Councils are wasting thousands of pounds by failing to use government mandated procurement standards…
New research from the Electrical Contractors’ Association (ECA) has warned councils are wasting thousands of pounds in procurement costs by failing to meet the correct standards.
Following a freedom of information request, the ECA found 27 per cent of local authorities across England had failed to use PAS 91 standards on pre-qualification questionnaires (PQQ).
PAS 91 was launched in October 2010 as a standardised PQQ, aimed at bringing together the various question sets used between different buyers. This would make PQQs easier for the supplier to complete.
The results of the ECA survey also revealed that while a quarter of councils had failed use the government mandated template, a further 18 per cent said they did not know if they did use them. Only 31 per cent—less than a third—said they used PAS 91.
Paul Reeve, the ECA’s director of business services, said councils could be “inviting trouble” by failing to use PAS 91.
In an interview with Construction News, Reeve said: “The fact is, if you don’t use it then you’re legally non-compliant.
“If you take on a contractor with health and safety duties and you’re not prequalifying them against their capabilities then you’re just inviting trouble.”
Additionally, failing to use the standard throws up more issues relating to finance, as using different procurement standards can increase costs.
He added: “There’s a whole bunch of recalcitrant councils out there that want to do their own thing. But PAS 91 is seen in the industry as the answer to the PQQ issue.”
One of the main reasons the standards might not be adopted is because it is not as up to date as it could be. Furthermore, it does not reflect the latest Construction Design and Management regulations (CDM 2015).

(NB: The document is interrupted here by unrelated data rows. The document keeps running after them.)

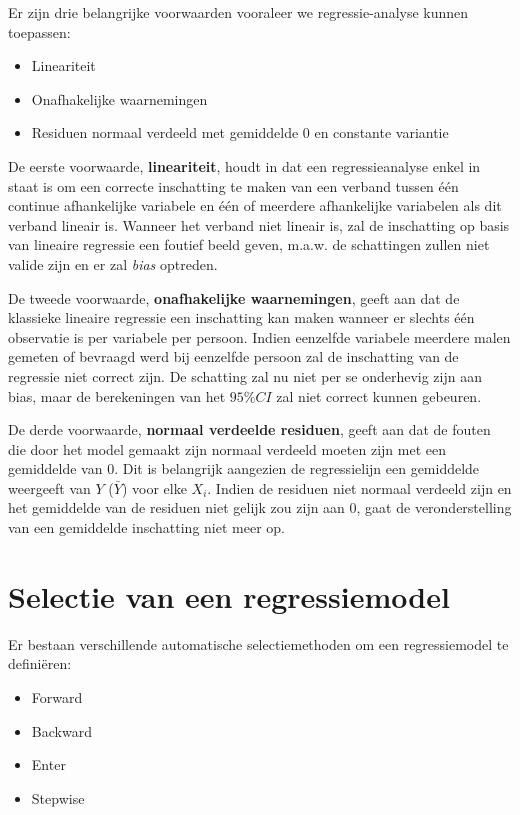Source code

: \documentclass[
]{book}
\providecommand{\tightlist}{%
  \setlength{\itemsep}{0pt}\setlength{\parskip}{0pt}}
\theoremstyle{definition}
\theoremstyle{definition}
\theoremstyle{definition}
\theoremstyle{definition}
\theoremstyle{remark}
\begin{document}
Er zijn drie belangrijke voorwaarden vooraleer we regressie-analyse kunnen toepassen:

\begin{itemize}
\tightlist
\item
  Lineariteit
\item
  Onafhakelijke waarnemingen
\item
  Residuen normaal verdeeld met gemiddelde 0 en constante variantie
\end{itemize}

De eerste voorwaarde, \textbf{lineariteit}, houdt in dat een regressieanalyse enkel in staat is om een correcte inschatting te maken van een verband tussen één continue afhankelijke variabele en één of meerdere afhankelijke variabelen als dit verband lineair is. Wanneer het verband niet lineair is, zal de inschatting op basis van lineaire regressie een foutief beeld geven, m.a.w. de schattingen zullen niet valide zijn en er zal \emph{bias} optreden.

De tweede voorwaarde, \textbf{onafhakelijke waarnemingen}, geeft aan dat de klassieke lineaire regressie een inschatting kan maken wanneer er slechts één observatie is per variabele per persoon. Indien eenzelfde variabele meerdere malen gemeten of bevraagd werd bij eenzelfde persoon zal de inschatting van de regressie niet correct zijn. De schatting zal nu niet per se onderhevig zijn aan bias, maar de berekeningen van het \(95\% CI\) zal niet correct kunnen gebeuren.

De derde voorwaarde, \textbf{normaal verdeelde residuen}, geeft aan dat de fouten die door het model gemaakt zijn normaal verdeeld moeten zijn met een gemiddelde van 0. Dit is belangrijk aangezien de regressielijn een gemiddelde weergeeft van \(Y\) (\(\bar{Y}\)) voor elke \(X_i\). Indien de residuen niet normaal verdeeld zijn en het gemiddelde van de residuen niet gelijk zou zijn aan 0, gaat de veronderstelling van een gemiddelde inschatting niet meer op.

\hypertarget{selectie-van-een-regressiemodel}{%
\section*{Selectie van een regressiemodel}\label{selectie-van-een-regressiemodel}}


Er bestaan verschillende automatische selectiemethoden om een regressiemodel te definiëren:

\begin{itemize}
\tightlist
\item
  Forward
\item
  Backward
\item
  Enter
\item
  Stepwise
\end{itemize}
\end{document}
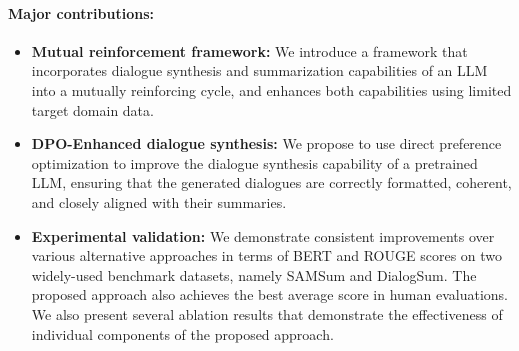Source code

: 

\paragraph{Major contributions:}
\begin{itemize}
  \item \textbf{Mutual reinforcement framework:} We introduce a framework that incorporates dialogue synthesis and summarization capabilities of an LLM into a mutually reinforcing cycle, and enhances both capabilities using limited target domain data.
  \item \textbf{DPO-Enhanced dialogue synthesis:} We propose to use direct preference optimization to improve the dialogue synthesis capability of a pretrained LLM, ensuring that the generated dialogues are correctly formatted, coherent, and closely aligned with their summaries.
  \item \textbf{Experimental validation:} We demonstrate consistent improvements over various alternative approaches in terms of BERT and ROUGE scores on two widely-used benchmark datasets, namely SAMSum and DialogSum. The proposed approach also achieves the best average score in human evaluations. We also present several ablation results that demonstrate the effectiveness of individual components of the proposed approach.
\end{itemize}


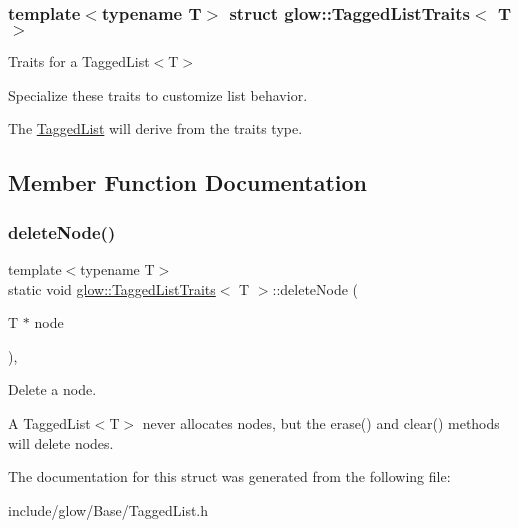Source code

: \subsubsection*{template$<$typename T$>$\newline
struct glow\+::\+Tagged\+List\+Traits$<$ T $>$}

Traits for a Tagged\+List$<$\+T$>$

Specialize these traits to customize list behavior.

The \hyperlink{classglow_1_1_tagged_list}{Tagged\+List} will derive from the traits type. 

\subsection{Member Function Documentation}
\mbox{\label{structglow_1_1_tagged_list_traits_ab0384ec6c328482503d0ecf3cc8e7d05}} 
\subsubsection{\texorpdfstring{delete\+Node()}{deleteNode()}}
{\footnotesize\ttfamily template$<$typename T$>$ \\
static void \hyperlink{structglow_1_1_tagged_list_traits}{glow\+::\+Tagged\+List\+Traits}$<$ T $>$\+::delete\+Node (\begin{DoxyParamCaption}\item[{T $\ast$}]{node }\end{DoxyParamCaption})\hspace{0.3cm}{\ttfamily [inline]}, {\ttfamily [static]}}

Delete a node.

A Tagged\+List$<$\+T$>$ never allocates nodes, but the erase() and clear() methods will delete nodes. 

The documentation for this struct was generated from the following file\+:\begin{DoxyCompactItemize}
\item 
include/glow/\+Base/Tagged\+List.\+h\end{DoxyCompactItemize}
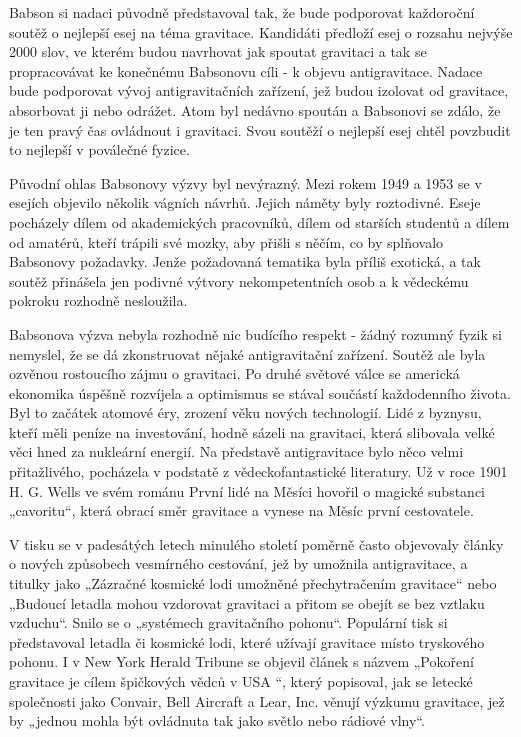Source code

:   Babson si nadaci původně představoval tak, že bude podporovat každoroční soutěž o nejlepší esej na
  téma gravitace. Kandidáti předloží esej o rozsahu nejvýše 2000 slov, ve kterém budou navrhovat jak
  spoutat gravitaci a tak se propracovávat ke konečnému Babsonovu cíli - k objevu antigravitace.
  Nadace bude podporovat vývoj antigravitačních zařízení, jež budou izolovat od gravitace,
  absorbovat ji nebo odrážet. Atom byl nedávno spoután a Babsonovi se zdálo, že je ten pravý čas
  ovládnout i gravitaci. Svou soutěží o nejlepší esej chtěl povzbudit to nejlepší v poválečné
  fyzice. 

  Původní ohlas Babsonovy výzvy byl nevýrazný. Mezi rokem 1949 a 1953 se v esejích objevilo několik
  vágních návrhů. Jejich náměty byly roztodivné. Eseje pocházely dílem od akademických pracovníků,
  dílem od starších studentů a dílem od amatérů, kteří trápili své mozky, aby přišli s něčím, co by
  splňovalo Babsonovy požadavky. Jenže požadovaná tematika byla příliš exotická, a tak soutěž
  přinášela jen podivné výtvory nekompetentních osob a k vědeckému pokroku rozhodně nesloužila. 

  Babsonova výzva nebyla rozhodně nic budícího respekt - žádný rozumný fyzik si nemyslel, že se dá
  zkonstruovat nějaké antigravitační zařízení. Soutěž ale byla ozvěnou rostoucího zájmu o gravitaci.
  Po druhé světové válce se americká ekonomika úspěšně rozvíjela a optimismus se stával součástí
  každodenního života. Byl to začátek atomové éry, zrození věku nových technologií. Lidé z
  byznysu, kteří měli peníze na investování, hodně sázeli na gravitaci, která slibovala velké věci
  hned za nukleární energií. Na představě antigravitace bylo něco velmi přitažlivého, pocházela v
  podstatě z vědeckofantastické literatury. Už v roce 1901 H. G. Wells ve svém románu První lidé na
  Měsíci hovořil o magické substanci „cavoritu“, která obrací směr gravitace a vynese na Měsíc první
  cestovatele. 

  V tisku se v padesátých letech minulého století poměrně často objevovaly články o nových způsobech
  vesmírného cestování, jež by umožnila antigravitace, a titulky jako „Zázračné kosmické lodi
  umožněné přechytračením gravitace“ nebo „Budoucí letadla mohou vzdorovat gravitaci a přitom se
  obejít se bez vztlaku vzduchu“. Snilo se o „systémech gravitačního pohonu“. Populární tisk si
  představoval letadla či kosmické lodi, které užívají gravitace místo tryskového pohonu. I v New
  York Herald Tribune se objevil článek s názvem „Pokoření gravitace je cílem špičkových vědců v USA
  “, který popisoval, jak se letecké společnosti jako Convair, Bell Aircraft a Lear, Inc. věnují
  výzkumu gravitace, jež by „jednou mohla být ovládnuta tak jako světlo nebo rádiové vlny“.

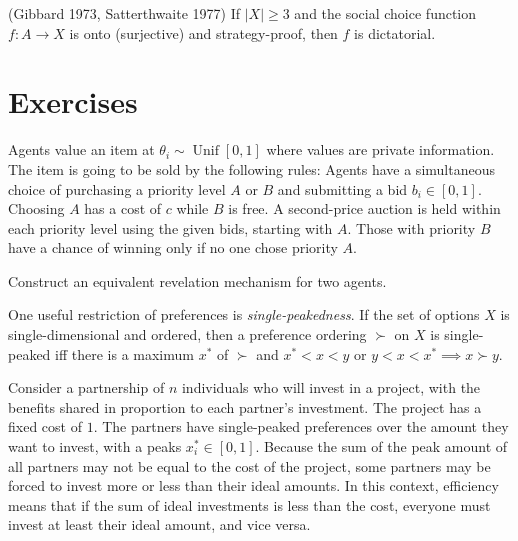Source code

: \documentclass[10pt]{article}
\begin{document}
\begin{spacing}{1.0}
\begin{theorem}
  (Gibbard 1973, Satterthwaite 1977) If  $|X| \geq 3$ and
  the social choice function $f: A \to X$ is onto (surjective) and
  strategy-proof, then $f$ is dictatorial.
\end{theorem}

\newpage
\section{Exercises}
\label{sec:exercises}

\begin{exercise}

  Agents value an item at $\theta_i \sim \operatorname{Unif}[0,1]$ where values are
  private information. The item is going to be sold by the following rules: Agents
  have a simultaneous choice of purchasing a priority level $A$ or $B$ and submitting
  a bid $b_i \in [0,1]$. Choosing $A$ has a cost of $c$ while $B$ is free. A
  second-price auction is held within each priority level using the given bids,
  starting with $A$. Those with priority $B$ have a chance of winning only if no one
  chose priority $A$.

  \vspace{.5em}
  Construct an equivalent revelation mechanism for two agents.
  
\end{exercise}

\begin{exercise}[Sprumont 1991]
  One useful restriction of preferences is \emph{single-peakedness}. If the
  set of options $X$ is single-dimensional and ordered, then a preference
  ordering $\succ$ on $X$ is single-peaked iff there is a maximum $x^*$ of
  $\succ$ and $x^* < x < y$ or $y < x < x^* \implies x \succ y$.

  \vspace{.5em}
  Consider a partnership of $n$ individuals who will invest in a project,
  with the benefits shared in proportion to each partner's investment. The
  project has a fixed cost of $1$. The partners have single-peaked
  preferences over the amount they want to invest, with a peaks $x_i^* \in
  [0,1]$. Because the sum of the peak amount of all partners may not be
  equal to the cost of the project, some partners may be forced to invest
  more or less than their ideal amounts. In this context, efficiency means
  that if the sum of ideal investments is less than the cost, everyone must
  invest at least their ideal amount, and vice versa.


\end{exercise}
\end{spacing}
\end{document}
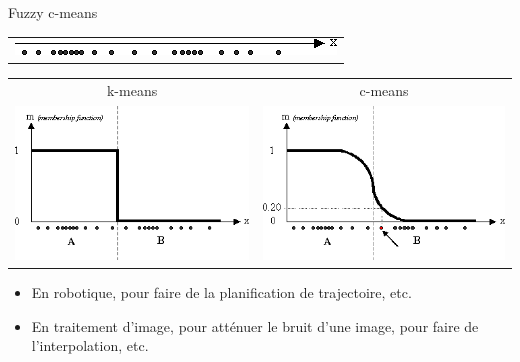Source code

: \documentclass[aspectratio=169,professionalfonts, 12pt]{beamer}
\begin{document}
\begin{frame}{Fuzzy c-means}
  \centering
    \begin{tabular}{c}
    \includegraphics[scale=0.5]{images/image1.png}
  \end{tabular}

  \vspace{1em}
    \begin{tabular}{cc}
      k-means & c-means \\
      \includegraphics[scale=0.5]{images/image2.png}
      &
      \includegraphics[scale=0.5]{images/image3.png}
    \end{tabular}
\end{frame}

\begin{frame}
  \begin{itemize}
    \item En robotique, pour faire de la planification de trajectoire, etc.
    \item En traitement d'image, pour atténuer le bruit d'une image, pour faire de l’interpolation, etc.
  \end{itemize}
\end{frame}
\end{document}
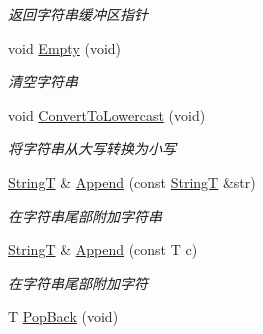 \begin{DoxyCompactItemize}
\begin{DoxyCompactList}\small\item\em 返回字符串缓冲区指针 \end{DoxyCompactList}\item 
void \hyperlink{class_util_1_1_string_t_aac8b361806b6c5995cc251bf1365f786}{Empty} (void)
\begin{DoxyCompactList}\small\item\em 清空字符串 \end{DoxyCompactList}\item 
void \hyperlink{class_util_1_1_string_t_ae53d9ce6fd8b1935c01d8dd59ee7e31d}{Convert\-To\-Lowercast} (void)
\begin{DoxyCompactList}\small\item\em 将字符串从大写转换为小写 \end{DoxyCompactList}\item 
\hyperlink{class_util_1_1_string_t}{String\-T} \& \hyperlink{class_util_1_1_string_t_aca66fa07a2bc4707b622d3af0def910b}{Append} (const \hyperlink{class_util_1_1_string_t}{String\-T} \&str)
\begin{DoxyCompactList}\small\item\em 在字符串尾部附加字符串 \end{DoxyCompactList}\item 
\hyperlink{class_util_1_1_string_t}{String\-T} \& \hyperlink{class_util_1_1_string_t_ae08a46946ebab1db4478d55055ed3ca8}{Append} (const T c)
\begin{DoxyCompactList}\small\item\em 在字符串尾部附加字符 \end{DoxyCompactList}\item 
\hypertarget{class_util_1_1_string_t_a9a0cdb55768faaa23d107ab89a5e7d99}{T \hyperlink{class_util_1_1_string_t_a9a0cdb55768faaa23d107ab89a5e7d99}{Pop\-Back} (void)}\label{class_util_1_1_string_t_a9a0cdb55768faaa23d107ab89a5e7d99}


\end{DoxyCompactItemize}
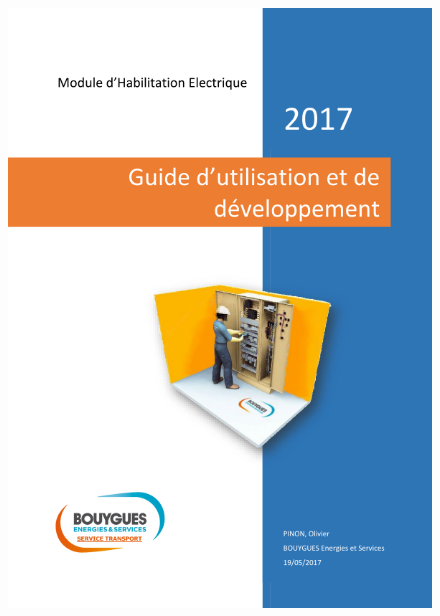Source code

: \documentclass[a4paper]{article}
\begin{document}
    \begin{figure}[H]
        \centering
        \includegraphics[scale=0.35]{img/DocTechnique1}

\end{figure}
\end{document}
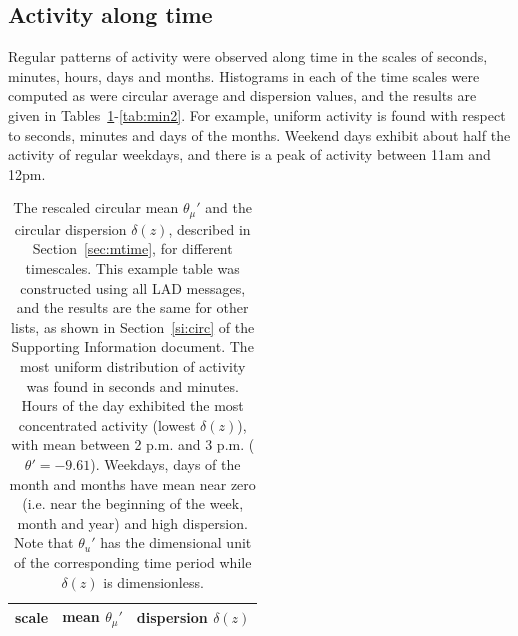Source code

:\documentclass[%
aip,
jmp,%
amsmath,amssymb,
reprint,%
]{revtex4-1}
\begin{document}
\subsection{Activity along time}\label{constDisc}
Regular patterns of activity were observed along time
in the scales of seconds, minutes, hours, days and months.
Histograms in each of the time scales were computed as were circular average and dispersion values, and the results are given in Tables~\ref{tab:circ}-\ref{tab:min2}. For example, uniform activity is found with respect to seconds, minutes and days of the months. Weekend days exhibit about half the activity of regular weekdays, and there is a peak of activity between 11am and 12pm.


\begin{table}
\caption{The rescaled circular mean $\theta_\mu'$ and the circular dispersion $\delta(z)$, described in Section~\ref{sec:mtime}, for different timescales. This example table was constructed using all LAD messages, and the results are the same for other lists, as shown in Section~\ref{si:circ} of the Supporting Information document. The most uniform distribution of activity was found in seconds and minutes. 	Hours of the day exhibited the most concentrated activity (lowest $\delta(z)$), with mean between 2 p.m. and 3 p.m. ($\theta'=-9.61$). Weekdays, days of the month and months have mean near zero (i.e. near the beginning of the week, month and year) and high dispersion. Note that $\theta_u'$ has the dimensional unit of the corresponding time period while $\delta(z)$ is dimensionless.}
\begin{center}
\begin{tabular}{ |l|| c|c| }
\hline
scale & mean $\theta_\mu'$ & dispersion $\delta(z)$  \\ \hline

\end{tabular}
\end{center}
\label{tab:circ}
\end{table}

\begin{table}
\caption{Activity percentages along the hours of the day. Nearly identical distributions were observed on other social systems as shown in Section~\ref{si:hours} of the Supporting Information document.
Highest activity was observed between noon and 6pm (with 1/3 of total day activity), followed by the time period between 6pm and midnight.
Around 2/3 of the activity takes place from noon to midnight
but the activity peak occurs between 11 a.m. and 12 p.m.
This table shows results for the activity in CPP.}
\footnotesize

\label{tab:hin}
\end{table}
\end{document}
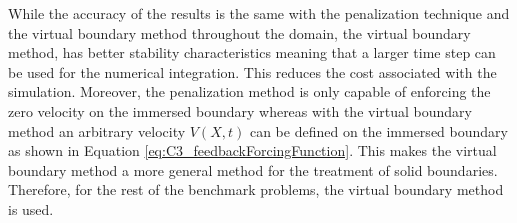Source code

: While the accuracy of the results is the same with the penalization technique and the virtual boundary method throughout the domain, the virtual boundary method, has better stability characteristics meaning that a larger time step can be used for the numerical integration. This reduces the cost associated with the simulation. Moreover, the penalization method is only capable of enforcing the zero velocity on the immersed boundary whereas with the virtual boundary method an arbitrary velocity $V(X, t)$ can be defined on the immersed boundary as shown in Equation \eqref{eq:C3_feedbackForcingFunction}. This makes the virtual boundary method a more general method for the treatment of solid boundaries. Therefore, for the rest of the benchmark problems, the virtual boundary method is used.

Failing to use standardised procurement methods is also having a significant impact on the ability of small construction firms to gain local authority contracts. Brian Berry, chief executive of the Federation of Master Builders, said it was placing additional pressure on these organisations.
“It’s no wonder that construction SMEs struggle to win public contracts, when even at the first hurdle, local authorities are failing them.
“Using standardised pre-qualification questionnaires like PAS 91 is crucial for reducing costs and ensuring that smaller companies have a level playing field in bidding for public sector contracts.
“This is why Central Government has mandated the use of this system and the Local Government Association has backed its use by local authorities.
“Without a consistent template, even the preliminary stages of a bid become resource intensive, lending an unfair advantage to the larger contractors who have the capacity to absorb paperwork.
“For smaller construction companies – 40 per cent of whom fail to win 9 out of 10 public sector contracts – it creates another unnecessary barrier to what used to be an important market for them.”
However, the government said it was looking into updating the standard. A spokesperson from the Cabinet Office said: “We’ve simplified bidding for government contracts by mandating the use of standardised wording for PQQs within government.
“We’re always looking at ways to level the playing field for suppliers, and are in the process of updating the standard to ensure that it continues to meet the needs of users.
“We continue to advocate its use and work to embed the approach within government is ongoing.”